# Quod Erat Demonstrandum

## 2007/11/07

### [CE] A typical curve sketching question

Filed under: HKCEE — johnmayhk @ 9:40 下午

Just busy with the cheering team practice. For a break, write something quick…

This is a part of the question of 2000-CE-A.Math-Q.10, a typical question.Let $y = f(x) = \frac{7 - 4x}{x^2 + 2}$.
Show that the maximum and minimum values of $f(x)$ are $4$ and $-\frac{1}{2}$ respectively.

When it is given to F.5C students, some of them puzzled and asked, ‘is that something wrong in the question?’ They added, ‘ $-\frac{1}{2}$ is maximum and $4$ is minimum.’ How come?

In fact, students’ concept is so vague to give that comment. Saying “ $-\frac{1}{2}$ is maximum and $4$ is minimum." is not clear! They should say something like: $y$ attains its maximum value when $x = -\frac{1}{2}$. Hence,
to find maximum value of $y$,
we put $x = -\frac{1}{2}$ into $y = \frac{7 - 4x}{x^2 + 2}$,
that is, the maximum value of $y = \frac{7 - 4(-\frac{1}{2})}{(-\frac{1}{2})^2 + 2} = 4$.

Also, they should say $y$ attains its minimum value when $x = 4$. Hence,
the minimum value of $y = \frac{7 - 4(4)}{4^2 + 2} = -\frac{1}{2}$.

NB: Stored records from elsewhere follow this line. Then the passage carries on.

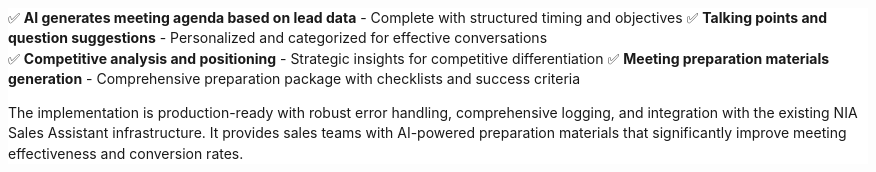 ✅ **AI generates meeting agenda based on lead data** - Complete with structured timing and objectives
✅ **Talking points and question suggestions** - Personalized and categorized for effective conversations  
✅ **Competitive analysis and positioning** - Strategic insights for competitive differentiation
✅ **Meeting preparation materials generation** - Comprehensive preparation package with checklists and success criteria

The implementation is production-ready with robust error handling, comprehensive logging, and integration with the existing NIA Sales Assistant infrastructure. It provides sales teams with AI-powered preparation materials that significantly improve meeting effectiveness and conversion rates.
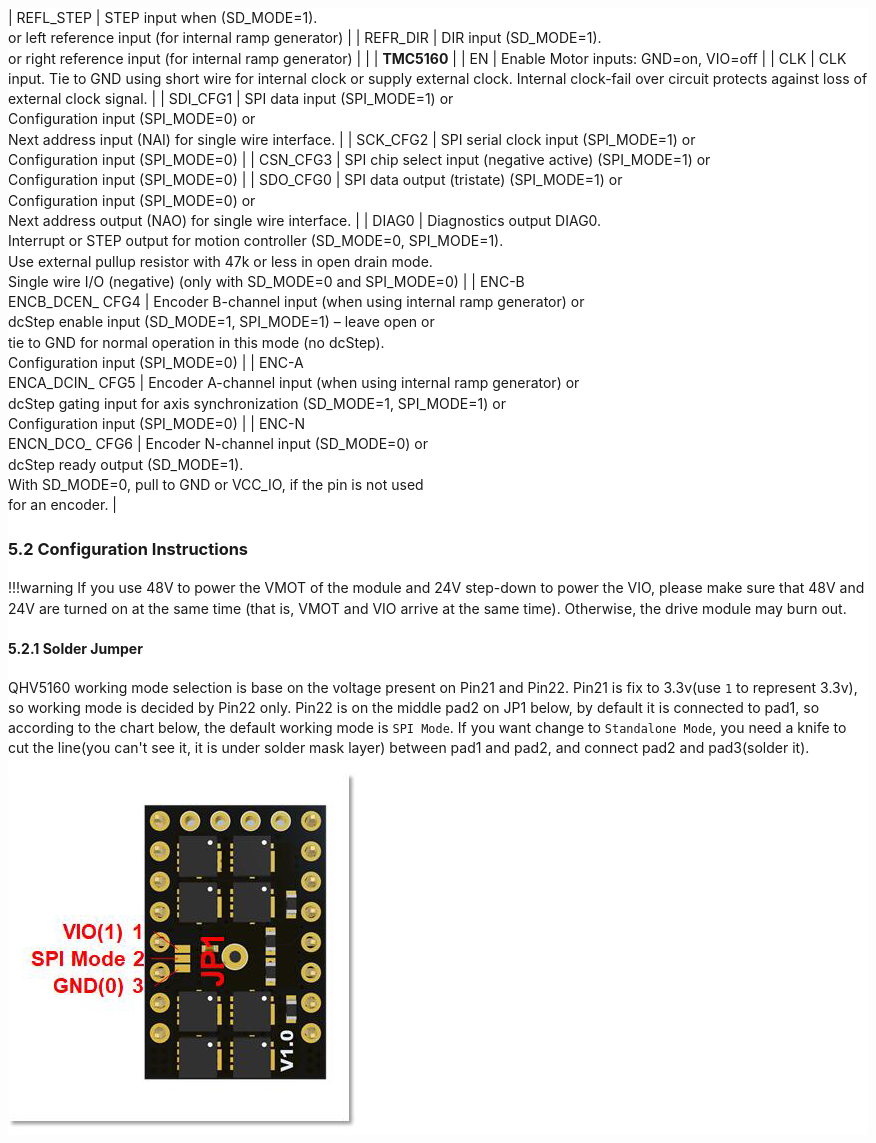 | REFL_STEP                 | STEP input when (SD_MODE=1).<br/>or left reference input (for internal ramp generator)                                                                                                                                                                                |
| REFR_DIR                  | DIR input (SD_MODE=1).<br/>or right reference input (for internal ramp generator)                                                                                                                                                                                     |
|                           | **TMC5160**                                                                                                                                                                                                                                                           |
| EN                        | Enable Motor inputs: GND=on, VIO=off                                                                                                                                                                                                                                  |
| CLK                       | CLK input. Tie to GND using short wire for internal clock or supply external clock. Internal clock-fail over circuit protects against loss of external clock signal.                                                                                                  |
| SDI_CFG1                  | SPI data input (SPI_MODE=1) or  <br/>Configuration input (SPI_MODE=0) or  <br/>Next address input (NAI) for single wire interface.                                                                                                                                    |
| SCK_CFG2                  | SPI serial clock input (SPI_MODE=1) or <br/>Configuration input (SPI_MODE=0)                                                                                                                                                                                          |
| CSN_CFG3                  | SPI chip select input (negative active) (SPI_MODE=1) or <br/>Configuration input (SPI_MODE=0)                                                                                                                                                                         |
| SDO_CFG0                  | SPI data output (tristate) (SPI_MODE=1) or  <br/>Configuration input (SPI_MODE=0) or  <br/>Next address output (NAO) for single wire interface.                                                                                                                       |
| DIAG0                     | Diagnostics output DIAG0.  <br/>Interrupt  or  STEP  output  for  motion  controller  (SD_MODE=0, SPI_MODE=1). <br/>Use  external  pullup  resistor  with  47k  or  less  in  open  drain mode.  <br/>Single wire I/O (negative) (only with SD_MODE=0 and SPI_MODE=0) |
| ENC-B<br/>ENCB_DCEN_ CFG4 | Encoder B-channel input (when using internal ramp generator) or <br/>dcStep  enable  input  (SD_MODE=1,  SPI_MODE=1)  –  leave  open or <br/>tie to GND for normal operation in this mode (no dcStep).  <br/>Configuration input (SPI_MODE=0)                         |
| ENC-A<br/>ENCA_DCIN_ CFG5 | Encoder A-channel input (when using internal ramp generator) or <br/>dcStep  gating  input  for  axis  synchronization  (SD_MODE=1, SPI_MODE=1) or <br/>Configuration input (SPI_MODE=0)                                                                              |
| ENC-N<br/>ENCN_DCO_ CFG6  | Encoder N-channel input (SD_MODE=0) or  <br/>dcStep ready output (SD_MODE=1). <br/>With SD_MODE=0, pull to GND or VCC_IO, if the pin is not used <br/>for an encoder.                                                                                                 |

### 5.2 Configuration Instructions

!!!warning
    If you use 48V to power the VMOT of the module and 24V step-down to power the VIO, please make sure that 48V and 24V are turned on at the same time (that is, VMOT and VIO arrive at the same time). Otherwise, the drive module may burn out.

#### 5.2.1 Solder Jumper

QHV5160 working mode selection is base on the voltage present on Pin21 and Pin22. Pin21 is fix to 3.3v(use `1` to represent 3.3v), so working mode is decided by Pin22 only. Pin22 is on the middle pad2 on JP1 below, by default it is connected to pad1, so according to the chart below, the default working mode is `SPI Mode`. If you want change to `Standalone Mode`, you need a knife to cut the line(you can't see it, it is under solder mask layer) between pad1 and pad2, and connect pad2 and pad3(solder it).

![QHV5160_JP1](images/QHV5160_JP1.png)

The designer of this question played little tricks on numbers. It may be quite interesting to set up similar question by choosing ‘suitable’ numbers $a$ and $b$ satisfying $a < b$; $f(a) = b =$ maximum value of $y$; $f(b) = a =$ minimum value of $y$; and
It is not too easy (or too difficult) to find derivatives of $f(x)$.

Students try to find such function to help me set up A. Math Examination Paper ^_^.